▶ YOUR GOAL
Pick out and copy every line in the items below that contains the string "LOCK". Case must match.
------------------------------
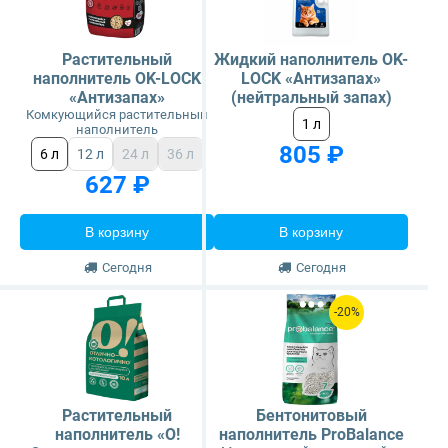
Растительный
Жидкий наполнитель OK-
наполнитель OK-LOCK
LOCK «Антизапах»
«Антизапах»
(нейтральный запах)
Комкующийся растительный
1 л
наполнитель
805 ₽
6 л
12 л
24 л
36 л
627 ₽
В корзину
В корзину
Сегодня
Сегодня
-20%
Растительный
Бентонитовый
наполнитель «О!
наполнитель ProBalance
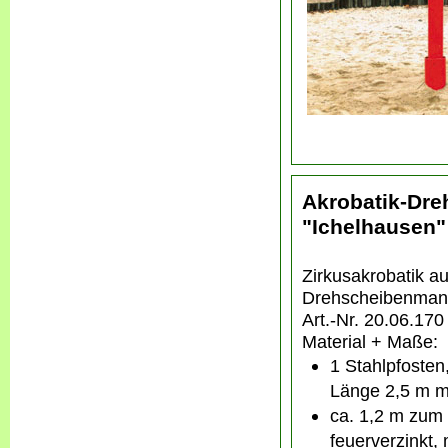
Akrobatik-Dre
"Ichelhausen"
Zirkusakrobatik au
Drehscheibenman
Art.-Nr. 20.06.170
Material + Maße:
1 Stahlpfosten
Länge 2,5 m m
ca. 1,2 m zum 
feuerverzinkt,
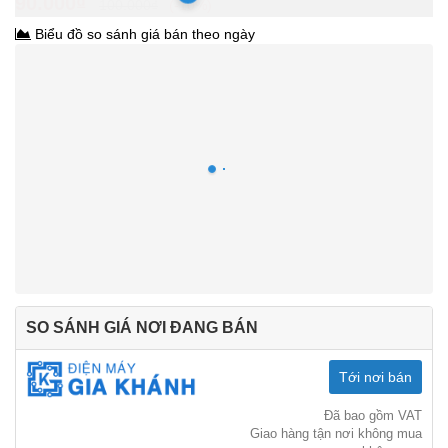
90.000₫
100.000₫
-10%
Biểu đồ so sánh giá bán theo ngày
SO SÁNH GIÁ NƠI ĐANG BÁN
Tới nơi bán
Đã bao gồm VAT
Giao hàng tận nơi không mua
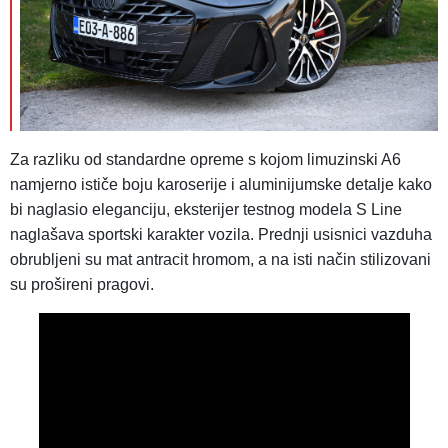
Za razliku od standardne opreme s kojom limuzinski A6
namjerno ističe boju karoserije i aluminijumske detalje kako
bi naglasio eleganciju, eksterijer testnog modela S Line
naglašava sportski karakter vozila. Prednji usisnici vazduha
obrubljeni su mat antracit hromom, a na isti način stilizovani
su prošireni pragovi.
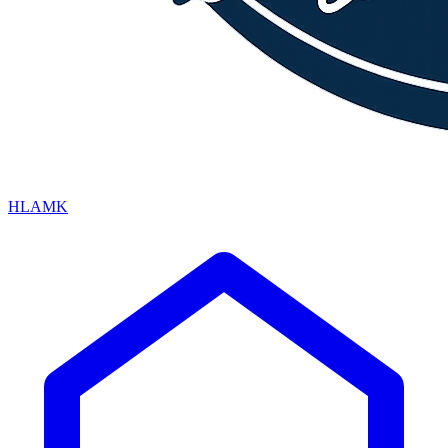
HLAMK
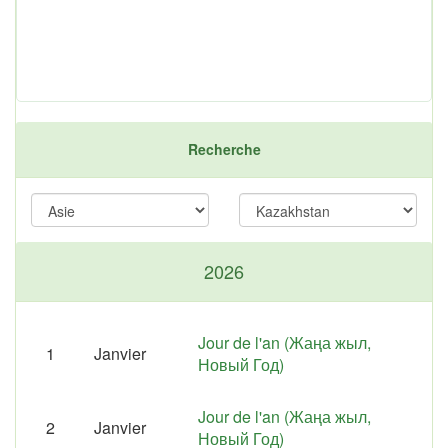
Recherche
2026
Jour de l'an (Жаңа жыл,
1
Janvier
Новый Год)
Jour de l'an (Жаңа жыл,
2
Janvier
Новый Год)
------------------------------
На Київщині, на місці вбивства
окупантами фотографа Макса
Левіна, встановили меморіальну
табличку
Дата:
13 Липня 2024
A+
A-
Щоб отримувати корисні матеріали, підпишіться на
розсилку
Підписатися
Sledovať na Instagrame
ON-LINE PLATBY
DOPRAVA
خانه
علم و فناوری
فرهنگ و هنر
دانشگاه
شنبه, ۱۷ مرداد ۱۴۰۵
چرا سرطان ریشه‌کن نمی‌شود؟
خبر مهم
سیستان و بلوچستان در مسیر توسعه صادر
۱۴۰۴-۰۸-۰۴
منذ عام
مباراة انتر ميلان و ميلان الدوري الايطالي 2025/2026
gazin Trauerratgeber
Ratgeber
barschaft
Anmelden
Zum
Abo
------------------------------
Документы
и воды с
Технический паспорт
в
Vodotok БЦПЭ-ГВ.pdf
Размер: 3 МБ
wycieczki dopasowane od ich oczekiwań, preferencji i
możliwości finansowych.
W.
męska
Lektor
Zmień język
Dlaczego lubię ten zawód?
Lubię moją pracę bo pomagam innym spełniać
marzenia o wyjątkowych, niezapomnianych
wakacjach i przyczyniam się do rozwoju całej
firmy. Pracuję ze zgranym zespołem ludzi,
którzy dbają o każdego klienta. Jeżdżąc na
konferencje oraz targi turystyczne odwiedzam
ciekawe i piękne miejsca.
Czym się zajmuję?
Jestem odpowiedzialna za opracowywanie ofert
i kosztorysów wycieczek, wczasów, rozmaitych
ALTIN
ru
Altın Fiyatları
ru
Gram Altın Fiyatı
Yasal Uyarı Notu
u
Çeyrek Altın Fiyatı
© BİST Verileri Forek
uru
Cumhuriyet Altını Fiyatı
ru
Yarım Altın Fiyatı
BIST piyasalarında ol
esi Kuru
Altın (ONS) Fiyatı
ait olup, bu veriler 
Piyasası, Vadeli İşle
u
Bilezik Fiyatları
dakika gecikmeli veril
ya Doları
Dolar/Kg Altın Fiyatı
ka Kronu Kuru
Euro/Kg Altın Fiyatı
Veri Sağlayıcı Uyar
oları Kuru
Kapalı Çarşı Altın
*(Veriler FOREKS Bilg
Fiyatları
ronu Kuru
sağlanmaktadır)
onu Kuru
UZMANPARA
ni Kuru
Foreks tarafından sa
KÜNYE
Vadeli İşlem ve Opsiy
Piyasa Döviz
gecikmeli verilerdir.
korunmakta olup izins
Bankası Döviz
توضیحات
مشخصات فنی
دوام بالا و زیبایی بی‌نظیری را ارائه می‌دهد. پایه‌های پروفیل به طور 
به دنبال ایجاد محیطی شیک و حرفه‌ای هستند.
------------------------------
▶ COMPLETED EXERCISE
наполнитель OK-LOCK
LOCK «Антизапах»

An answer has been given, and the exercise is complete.